But, in the age of 1-minute devotionals, this is easier said than done.

This is not a mere call to longer quiet times or to attend more church-sponsored events. This is a call to set watchmen upon the cerebral walls of your mind and to interrogate every piece of information that dares bust through its doors. This is a call to wage mental war against every high thing that exalts itself against the knowledge of Yahweh Almighty, and to bring into captivity every thought to the obedience of Christ (2 Corinthians 10:5).

One area of Christian thought that requires greater vigilance is when meandering through the minefields of information on the internet.

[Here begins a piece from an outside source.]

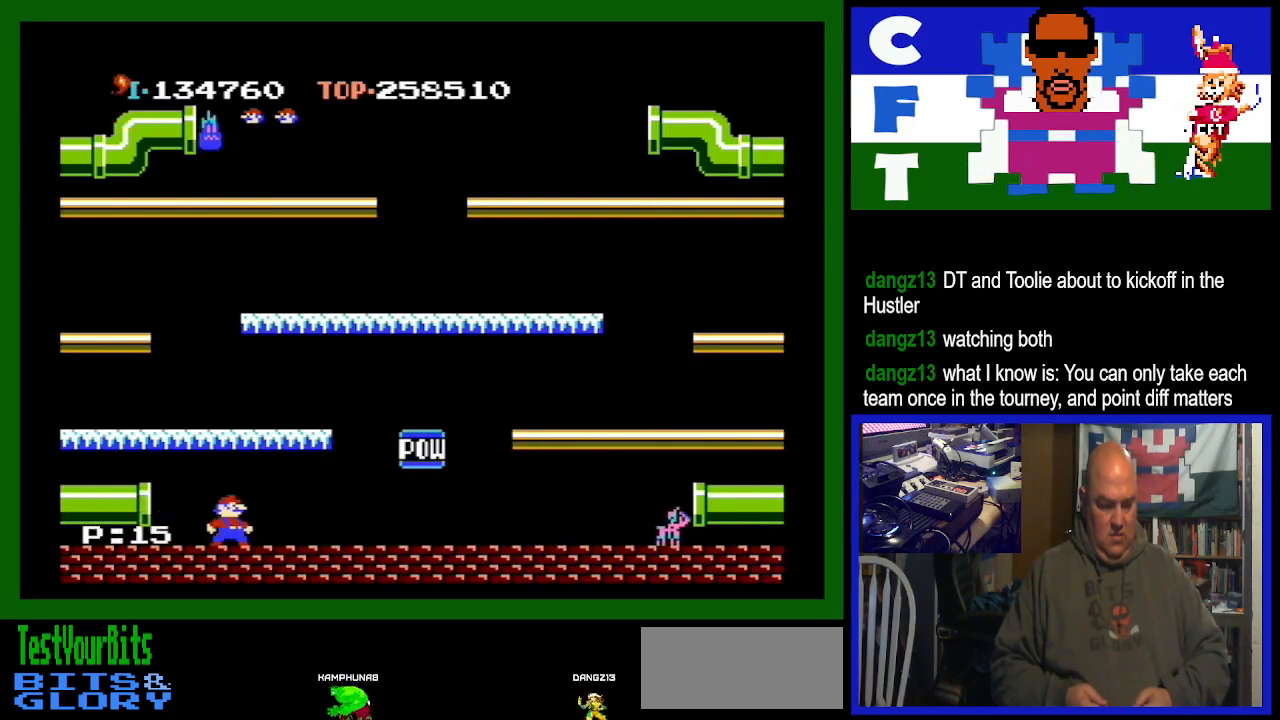
{"buttons": ["DPAD_RIGHT"], "events": [[400, "DPAD_RIGHT", "down"]]}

Despite the plethora of online sermons and other useful sites, don’t think for one minute that the god of this world is not also the god of the world wide web. (Exhibit 1 being the unconstitutional DEMONetization of truther channels on You Tube.)

Yahweh told the prophet Hosea, “My people perish for lack of knowledge.” That’s a triple-threat right there:

  1. My people
  2. Perish
  3. Lack of knowledge

Yahweh is reporting the genocide of His own chosen people (not pagans, not uncircumcised gentiles, not nice, law-abiding citizens who have just never heard the Gospel) HIS PEOPLE, who are called by His Name. And they aren’t just “backsliding,” they are perishing—not because of enemy soldiers, Illuminati war machines, satanic spells, or demonic interference—but simply for lack of knowledge (which, for the sake of our ensuing discussion, specifically means, “forgetting God’s law.”)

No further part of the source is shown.